In the fall of 1957, the Braves won the National Baseball pennant for that year. They were the Milwaukee Braves and to this day I have never forgiven them for moving to Atlanta. Why would they do that to a town that fully supported them? I know it was money. It is always money, but let me tell you about the support story.
At that time my sister Betty and I were going to school in Milwaukee. I remember the day that the Braves were to play their last game and everyone was on pins and needles expecting the best. The whole town was buzzing.
My class from Layton had been taken to the museum to sketch bones for the afternoon. The museum at that time was on the upper floors of the present-time library in Milwaukee. Our assignment was to sketch 5 bone groupings and then we were allowed to leave. The first three were done rather nicely but the last two, drawn after all the bells and whistles in town went off, were barely there. I showed my drawings to the instructor and left to find Betty.
Betty was at her school on Wisconsin Avenue but trying to get down the street was a challenge. Wisconsin Avenue (Milwaukee’s main street) was full of people from one side to the other. I only saw a couple of cars and one of them was upside down. Everyone was drinking and shouting. It was a town out of control and loving it. All The Marquette bells were ringing. I can imagine some excited students hanging on the ropes with no idea of ever letting go. All the Factory whistles were blowing from various parts of town. It was wonderful!
When I finally got to her school, they were ready to leave too so we started wandering down the street. I grabbed the bottom of a pennant that some guy in front of me had over his shoulder. He turned around along with his buddies. They were from the Great Lakes naval base. We ended up following them into a restaurant where they invited us to have dinner with them. We did.
That was the beginning of “some” night. We ran into our other two roommates, Slim and Rosemary. Navy wanted to take Slim and Betty out but at that time we all headed down the main street again. (They did connect up days later) We ended up as part of a snake dance that was winding its way up and down Wisconsin Avenue. I remember letting go of the person ahead of me in time to grab a beer that someone had just pop a tab on.

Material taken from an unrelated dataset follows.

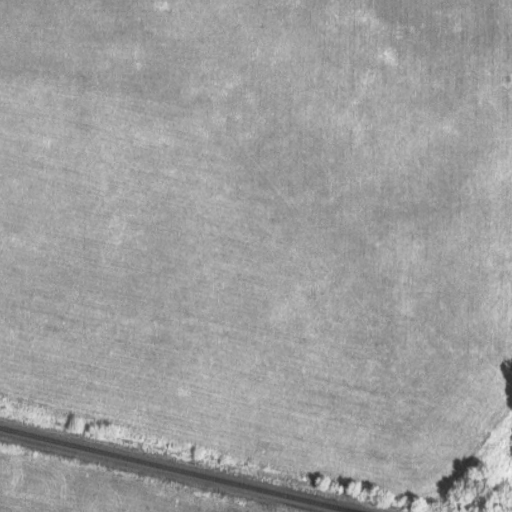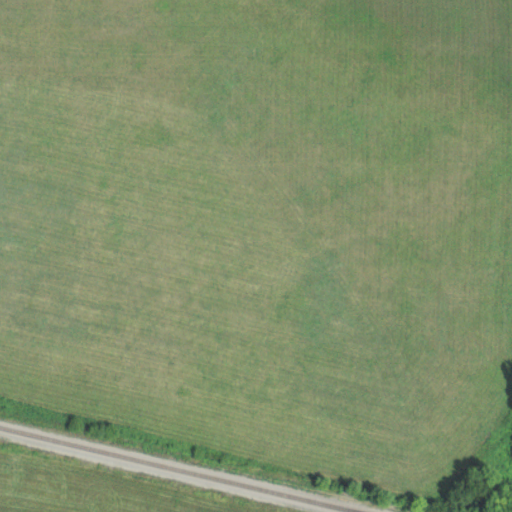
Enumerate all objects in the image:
railway: (175, 470)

One of the guys from my school had a trumpet and was playing parts of a fight song. Every time he would stop playing, someone would put a bottle on the white line in the middle of Wisconsin Avenue. I think this started in front of the Marc Plaza Hotel (The most up-scale hotel in Milwaukee at that time) There were champagne bottles, wine bottles and beer bottles making a glass line down the street and the rest of us drunks had to step over it with our snake dancing. Finally the chant from the crowd around the trumpet player was, “To the Lake, to the lake.” They were intending to make a line of bottles from mid-town Milwaukee to Lake Michigan. (Less than a mile from the hotel.)
Milwaukee was a proud city that day. No one was out there to “handle” the situation. There was no traffic to handle, the downtown was wall to wall people who were very proud and excited. The street lights and stop lights were just decoration that evening.
Do you think that this could ever happen today, that a population could be allowed to be that “out of control?” We Have become a fear-based people living in under an orange threat condition (The national threat colors are very good at creating fear.) Our Mayors and City Councilmen wouldn’t be able to allow this much freedom in today’s world.
I do know that even way back then there were people who locked themselves into their houses and apartments that day because of fear. Had I not been in the middle of all of it, perhaps I too would have thought everyone had lost their minds but sometimes we need to let go and live. What was it that Deborah Kerr said in AN AFFAIR TO REMEMBER? “Winter must be cold for those who have no warm memories.” The night that the Braves won the pennant was a warm memory. Make some warm memories today for your tomorrows.